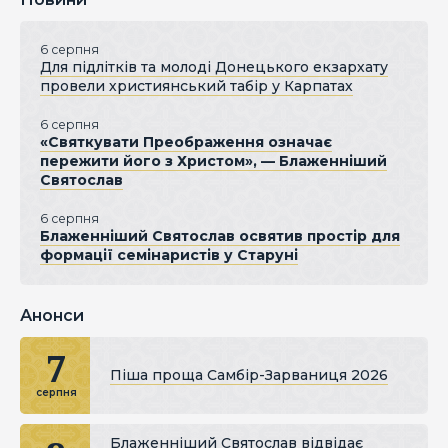
6 серпня
Для підлітків та молоді Донецького екзархату
провели християнський табір у Карпатах
6 серпня
«Святкувати Преображення означає
пережити його з Христом», — Блаженніший
Святослав
6 серпня
Блаженніший Святослав освятив простір для
формації семінаристів у Старуні
Анонси
7
Піша проща Самбір-Зарваниця 2026
серпня
Блаженніший Святослав відвідає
────────
**What the task requires**
What is the number of lines in these records that contain "Святослав"? Reply with the number only.

**Expected answer**
3